What you should do: Among the entries below, find every line that contains the string "lines", then copy it.

•••

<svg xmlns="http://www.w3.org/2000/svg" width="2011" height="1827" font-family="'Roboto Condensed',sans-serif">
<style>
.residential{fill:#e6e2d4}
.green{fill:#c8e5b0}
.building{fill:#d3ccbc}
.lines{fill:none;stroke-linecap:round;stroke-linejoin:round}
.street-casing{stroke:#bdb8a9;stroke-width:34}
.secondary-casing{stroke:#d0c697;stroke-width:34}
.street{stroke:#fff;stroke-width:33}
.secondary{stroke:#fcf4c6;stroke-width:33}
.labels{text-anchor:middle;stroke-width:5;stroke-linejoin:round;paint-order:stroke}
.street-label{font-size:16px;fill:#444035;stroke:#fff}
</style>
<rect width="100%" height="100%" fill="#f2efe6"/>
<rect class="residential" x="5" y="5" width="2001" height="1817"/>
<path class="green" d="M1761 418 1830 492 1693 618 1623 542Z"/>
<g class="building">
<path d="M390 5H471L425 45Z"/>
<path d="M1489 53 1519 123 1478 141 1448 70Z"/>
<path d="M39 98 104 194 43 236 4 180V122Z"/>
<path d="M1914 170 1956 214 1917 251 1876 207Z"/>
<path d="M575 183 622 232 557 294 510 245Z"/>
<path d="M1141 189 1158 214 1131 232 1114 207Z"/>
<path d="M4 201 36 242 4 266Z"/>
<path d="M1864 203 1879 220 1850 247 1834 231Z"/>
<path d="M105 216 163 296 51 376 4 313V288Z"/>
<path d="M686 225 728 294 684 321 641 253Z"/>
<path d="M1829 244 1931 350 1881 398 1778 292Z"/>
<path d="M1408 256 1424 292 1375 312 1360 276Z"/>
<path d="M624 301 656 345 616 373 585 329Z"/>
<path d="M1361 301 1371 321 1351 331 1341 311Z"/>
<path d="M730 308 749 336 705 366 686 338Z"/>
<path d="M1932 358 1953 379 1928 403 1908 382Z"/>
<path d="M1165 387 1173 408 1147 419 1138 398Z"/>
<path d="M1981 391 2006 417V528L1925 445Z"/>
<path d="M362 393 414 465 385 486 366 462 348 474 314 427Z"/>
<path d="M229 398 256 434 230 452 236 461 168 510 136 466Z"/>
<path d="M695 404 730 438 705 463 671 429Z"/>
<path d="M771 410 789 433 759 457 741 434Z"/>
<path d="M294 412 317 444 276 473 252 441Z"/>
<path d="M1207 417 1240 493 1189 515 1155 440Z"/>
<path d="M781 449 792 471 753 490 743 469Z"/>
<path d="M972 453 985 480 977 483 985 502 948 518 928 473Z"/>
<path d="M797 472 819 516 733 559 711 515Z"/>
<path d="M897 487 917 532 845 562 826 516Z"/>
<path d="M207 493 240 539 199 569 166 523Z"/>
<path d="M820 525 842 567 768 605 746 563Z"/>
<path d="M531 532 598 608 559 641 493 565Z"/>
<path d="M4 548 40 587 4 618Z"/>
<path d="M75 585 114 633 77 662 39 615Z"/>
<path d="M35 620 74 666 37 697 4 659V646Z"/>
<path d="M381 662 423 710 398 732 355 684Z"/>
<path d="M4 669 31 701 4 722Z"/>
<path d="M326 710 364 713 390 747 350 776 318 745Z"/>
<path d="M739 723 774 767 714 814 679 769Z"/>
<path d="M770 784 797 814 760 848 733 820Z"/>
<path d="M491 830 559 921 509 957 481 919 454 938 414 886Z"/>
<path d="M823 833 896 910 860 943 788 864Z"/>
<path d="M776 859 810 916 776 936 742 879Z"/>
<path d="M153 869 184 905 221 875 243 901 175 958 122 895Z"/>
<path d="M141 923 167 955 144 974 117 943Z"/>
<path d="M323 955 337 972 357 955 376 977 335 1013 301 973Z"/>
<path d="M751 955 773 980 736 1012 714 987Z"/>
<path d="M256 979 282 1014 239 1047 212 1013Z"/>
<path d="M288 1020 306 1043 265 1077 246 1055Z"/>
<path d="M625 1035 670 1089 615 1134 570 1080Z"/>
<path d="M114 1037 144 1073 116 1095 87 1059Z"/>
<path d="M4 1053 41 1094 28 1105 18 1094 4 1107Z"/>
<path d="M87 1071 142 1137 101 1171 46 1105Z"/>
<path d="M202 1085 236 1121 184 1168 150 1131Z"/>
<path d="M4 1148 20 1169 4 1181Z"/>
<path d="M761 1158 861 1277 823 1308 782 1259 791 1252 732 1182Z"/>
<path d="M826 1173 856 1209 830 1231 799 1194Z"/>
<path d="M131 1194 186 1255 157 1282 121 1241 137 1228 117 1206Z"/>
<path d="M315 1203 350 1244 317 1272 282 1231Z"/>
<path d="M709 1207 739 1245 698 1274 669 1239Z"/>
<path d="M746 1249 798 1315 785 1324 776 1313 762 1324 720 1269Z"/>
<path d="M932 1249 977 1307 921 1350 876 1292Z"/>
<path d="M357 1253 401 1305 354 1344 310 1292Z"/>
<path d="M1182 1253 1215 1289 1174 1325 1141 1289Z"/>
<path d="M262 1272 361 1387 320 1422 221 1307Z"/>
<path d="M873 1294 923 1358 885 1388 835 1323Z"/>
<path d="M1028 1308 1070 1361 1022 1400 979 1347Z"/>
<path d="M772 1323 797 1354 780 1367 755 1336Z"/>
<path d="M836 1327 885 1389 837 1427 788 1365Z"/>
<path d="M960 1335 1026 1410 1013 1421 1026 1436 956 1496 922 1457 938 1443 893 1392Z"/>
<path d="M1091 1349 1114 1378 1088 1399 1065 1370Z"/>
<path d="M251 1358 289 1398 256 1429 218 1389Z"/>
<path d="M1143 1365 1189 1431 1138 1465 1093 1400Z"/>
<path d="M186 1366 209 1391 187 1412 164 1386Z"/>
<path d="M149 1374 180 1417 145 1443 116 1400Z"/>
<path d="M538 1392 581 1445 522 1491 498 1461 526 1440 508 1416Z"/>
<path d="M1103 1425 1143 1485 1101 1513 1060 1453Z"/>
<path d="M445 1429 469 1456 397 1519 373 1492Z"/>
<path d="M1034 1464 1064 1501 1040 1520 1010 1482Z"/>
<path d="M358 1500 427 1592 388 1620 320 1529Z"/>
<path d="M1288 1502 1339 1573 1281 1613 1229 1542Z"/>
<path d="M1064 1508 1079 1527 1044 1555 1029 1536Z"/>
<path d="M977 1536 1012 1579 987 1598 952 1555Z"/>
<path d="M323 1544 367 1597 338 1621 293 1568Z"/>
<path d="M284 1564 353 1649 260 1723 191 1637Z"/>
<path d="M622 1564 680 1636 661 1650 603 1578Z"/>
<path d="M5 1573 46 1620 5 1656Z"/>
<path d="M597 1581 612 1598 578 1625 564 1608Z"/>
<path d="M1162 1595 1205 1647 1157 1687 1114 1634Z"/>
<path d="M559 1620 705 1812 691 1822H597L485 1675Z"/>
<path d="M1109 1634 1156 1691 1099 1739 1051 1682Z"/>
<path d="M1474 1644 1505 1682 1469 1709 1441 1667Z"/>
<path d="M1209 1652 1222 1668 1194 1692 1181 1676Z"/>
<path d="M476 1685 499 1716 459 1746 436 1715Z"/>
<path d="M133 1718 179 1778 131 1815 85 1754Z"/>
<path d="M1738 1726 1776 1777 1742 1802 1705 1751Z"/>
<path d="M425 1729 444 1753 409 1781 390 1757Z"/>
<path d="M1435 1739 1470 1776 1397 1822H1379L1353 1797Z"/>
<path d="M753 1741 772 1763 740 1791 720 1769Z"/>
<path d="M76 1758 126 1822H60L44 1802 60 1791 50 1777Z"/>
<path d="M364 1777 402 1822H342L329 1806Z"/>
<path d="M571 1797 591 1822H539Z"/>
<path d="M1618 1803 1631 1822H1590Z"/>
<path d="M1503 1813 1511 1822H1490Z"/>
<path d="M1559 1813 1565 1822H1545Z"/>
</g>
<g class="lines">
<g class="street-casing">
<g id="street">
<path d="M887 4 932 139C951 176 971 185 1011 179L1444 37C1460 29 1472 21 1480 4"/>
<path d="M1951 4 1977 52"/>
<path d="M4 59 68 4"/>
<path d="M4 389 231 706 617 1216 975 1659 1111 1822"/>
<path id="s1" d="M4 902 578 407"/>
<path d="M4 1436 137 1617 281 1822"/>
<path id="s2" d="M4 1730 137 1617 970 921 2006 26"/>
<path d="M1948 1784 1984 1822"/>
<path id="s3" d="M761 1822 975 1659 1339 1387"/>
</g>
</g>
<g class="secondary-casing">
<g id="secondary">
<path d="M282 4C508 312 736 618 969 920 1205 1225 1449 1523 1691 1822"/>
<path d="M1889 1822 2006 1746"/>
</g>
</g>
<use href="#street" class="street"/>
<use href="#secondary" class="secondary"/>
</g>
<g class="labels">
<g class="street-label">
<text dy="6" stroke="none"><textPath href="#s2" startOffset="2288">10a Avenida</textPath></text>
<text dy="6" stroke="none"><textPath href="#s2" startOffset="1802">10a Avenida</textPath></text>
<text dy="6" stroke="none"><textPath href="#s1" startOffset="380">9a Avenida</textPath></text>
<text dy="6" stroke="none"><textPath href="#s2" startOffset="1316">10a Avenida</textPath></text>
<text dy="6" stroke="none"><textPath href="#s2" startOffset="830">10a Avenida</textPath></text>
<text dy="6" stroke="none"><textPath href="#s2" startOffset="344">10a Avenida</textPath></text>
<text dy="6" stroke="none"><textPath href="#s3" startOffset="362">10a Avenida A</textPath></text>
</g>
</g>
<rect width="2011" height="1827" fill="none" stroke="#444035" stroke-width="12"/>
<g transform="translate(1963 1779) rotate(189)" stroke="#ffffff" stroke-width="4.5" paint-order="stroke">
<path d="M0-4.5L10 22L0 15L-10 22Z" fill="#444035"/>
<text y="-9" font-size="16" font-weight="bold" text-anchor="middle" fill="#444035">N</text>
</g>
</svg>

•••

Reply to the task:
.lines{fill:none;stroke-linecap:round;stroke-linejoin:round}
<g class="lines">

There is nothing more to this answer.